IF YOU’RE CONSIDERING SWITCHING to unit-based staffing, get ready for a world of pain. That’s according to Russell Holman, MD, chief operating officer at Cogent Healthcare, a national hospitalist company based in Brentwood, Tenn. In his role with Cogent, Dr. Holman has overseen several hospitalist groups that have moved to geographic hospitalist staffing. “This has to be a shared vision among not just the hospitalist group, but hospital administration, the ED, the admitting office, bed control and nursing staff,” Dr. Holman says. “This will change what everybody does.”
The hospitalists at Gundersen Lutheran Medical Center in LaCrosse, Wis., resisted that change for several years. The idea of switching to unit-based staffing was first floated in 2006, says hospitalist director Mary Frances Barthel, MD. What she didn’t realize at the time was how emotionally attached people can be to the way they’ve always done something, even if that way doesn’t make much sense.

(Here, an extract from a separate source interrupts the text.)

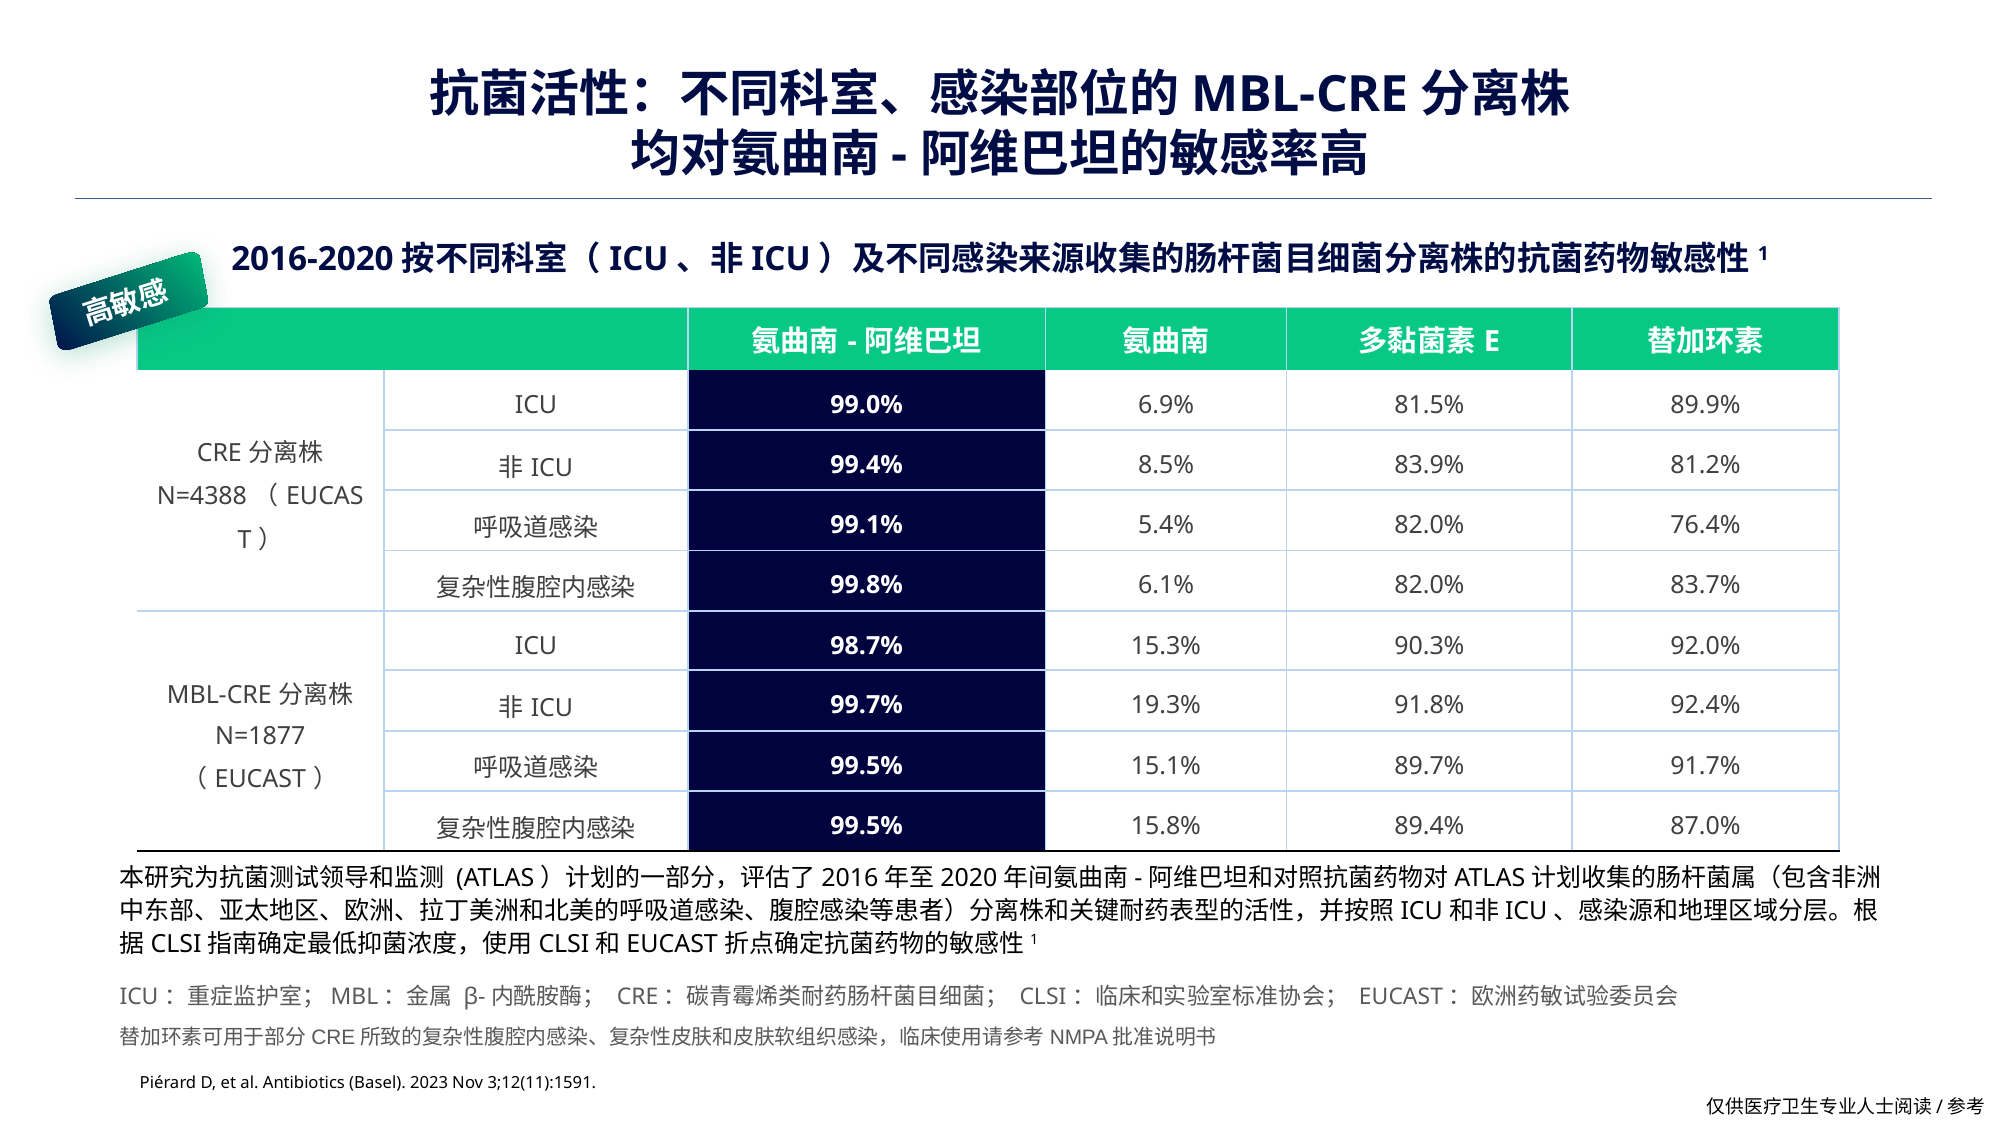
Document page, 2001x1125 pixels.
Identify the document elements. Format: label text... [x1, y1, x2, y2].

table_cell 82.0% [1287, 551, 1571, 610]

“Folks couldn’t see the point,” Dr. Barthel says. “They’d say, ‘Yes, maybe I’ll save some time, but I like getting exercise and going different places during the day.’ You really need to have a good reason to make such a significant change.”
The “killer app” that finally pushed the group to embrace unit-based staffing was multidisciplinary rounds. Once the group agreed that such rounds could help discharge planning, readmission rates and satisfaction scores, “we decided those rounds would be impossible with six teams doing to six different units,” says Dr. Barthel. “They needed a good reason for unit-based staffing, and this seems to be it.”